The story ends more or less in a French candy shop of Monsieur Bon-Bon where Joe has the kids to buy him a box of candy (with some devilish trick underneath it no doubt). But the kids are smart and they try to figure out a way to let Monsieur Bon-Bon know what’s going on. Will they escape and will their parents find them? Will Chitty Chitty help? Who would have every guessed the story would have murderous gangsters in it?
The audio book was read by Andrew Sachs and he was wonderful. He seemed to add his own dramatic pauses (since I don’t have the book I cant be sure they’re not written that way. But in several chapters we got: “But……..But………………..BUT!” (Tabitha like to repeat But…But… and a again but). And he really got into all of the characters Especially Joe the Monster, where he put on a huge heavy thug accent (I wonder if it was written that way?) with what sounded like a mouth full of spit and bile–an incredibly thug-like way of talking. He was a little scary and I thought the kids might have a hard time understanding him, but they didn’t. He also pulled 0ff a very good French (when they are in Monsieur Bon-Bon).

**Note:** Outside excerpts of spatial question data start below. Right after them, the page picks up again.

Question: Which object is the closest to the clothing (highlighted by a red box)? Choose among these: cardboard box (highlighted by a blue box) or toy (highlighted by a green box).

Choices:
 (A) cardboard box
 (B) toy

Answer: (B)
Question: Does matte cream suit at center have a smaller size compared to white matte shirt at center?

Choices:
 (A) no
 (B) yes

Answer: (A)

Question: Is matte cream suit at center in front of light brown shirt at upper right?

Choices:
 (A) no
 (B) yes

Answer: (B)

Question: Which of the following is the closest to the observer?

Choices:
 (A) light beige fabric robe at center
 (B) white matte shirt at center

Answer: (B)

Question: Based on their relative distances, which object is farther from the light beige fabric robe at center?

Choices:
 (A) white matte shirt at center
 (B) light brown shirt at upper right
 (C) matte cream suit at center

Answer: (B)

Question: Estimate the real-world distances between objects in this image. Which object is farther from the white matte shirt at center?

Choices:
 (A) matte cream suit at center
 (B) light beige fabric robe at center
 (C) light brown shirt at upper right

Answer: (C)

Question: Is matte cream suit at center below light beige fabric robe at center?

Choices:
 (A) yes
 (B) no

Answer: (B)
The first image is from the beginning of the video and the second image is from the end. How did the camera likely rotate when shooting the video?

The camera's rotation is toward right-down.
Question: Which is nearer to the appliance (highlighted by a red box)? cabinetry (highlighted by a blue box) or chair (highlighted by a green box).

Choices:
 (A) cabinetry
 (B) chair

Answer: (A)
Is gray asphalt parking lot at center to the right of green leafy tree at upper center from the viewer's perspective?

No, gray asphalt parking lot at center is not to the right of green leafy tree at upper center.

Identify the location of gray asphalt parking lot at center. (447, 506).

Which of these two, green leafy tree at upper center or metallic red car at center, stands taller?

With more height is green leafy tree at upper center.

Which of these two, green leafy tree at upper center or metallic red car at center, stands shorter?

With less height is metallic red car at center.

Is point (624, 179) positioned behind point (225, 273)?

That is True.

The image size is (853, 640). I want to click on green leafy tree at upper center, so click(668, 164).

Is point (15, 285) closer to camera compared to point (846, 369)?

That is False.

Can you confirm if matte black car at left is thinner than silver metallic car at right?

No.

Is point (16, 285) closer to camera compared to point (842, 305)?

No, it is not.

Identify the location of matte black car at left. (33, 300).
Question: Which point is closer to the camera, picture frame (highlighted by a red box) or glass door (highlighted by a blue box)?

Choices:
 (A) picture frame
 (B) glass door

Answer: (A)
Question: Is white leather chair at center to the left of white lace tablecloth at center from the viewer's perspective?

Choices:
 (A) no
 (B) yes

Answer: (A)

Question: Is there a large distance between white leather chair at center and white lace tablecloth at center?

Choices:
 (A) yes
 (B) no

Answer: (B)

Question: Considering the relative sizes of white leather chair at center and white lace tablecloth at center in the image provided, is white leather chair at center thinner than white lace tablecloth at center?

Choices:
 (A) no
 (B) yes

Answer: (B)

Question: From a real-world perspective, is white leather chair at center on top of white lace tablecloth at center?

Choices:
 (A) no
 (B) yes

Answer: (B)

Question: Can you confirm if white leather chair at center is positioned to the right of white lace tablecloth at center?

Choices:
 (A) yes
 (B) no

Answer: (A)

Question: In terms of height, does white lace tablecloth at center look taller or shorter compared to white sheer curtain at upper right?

Sachs played Manuel on Fawlty Towers which is crazy given how English he is. I guess no one objected to an Englishman playing a Spanish man back then. Although Sachs who was born in Germany and says he had a hard time learning that Barcelona accent. Nevertheless, since that’s the only thing I’d ever heard from him I was quite blown away by his wonderfully clear English voice in this recording.
So this proved to be quite an exciting audio book and I wish there was more (there are sequels, just not written by Fleming) although I have no idea if they are any good. There was a lot of wonder in the book (even for 21st century kids) and while the teacherly tone he takes in the book comes across as a little pedantic at times, I thought it was also quite informative and instructional. The very end of the audio book explains that Chitty-Chitty-Bang-Bang is based on a real car. While it obviously couldn’t fly, there was a one of a kind car like this made in the 1920s that broke all records and reached over 100MPH in a race!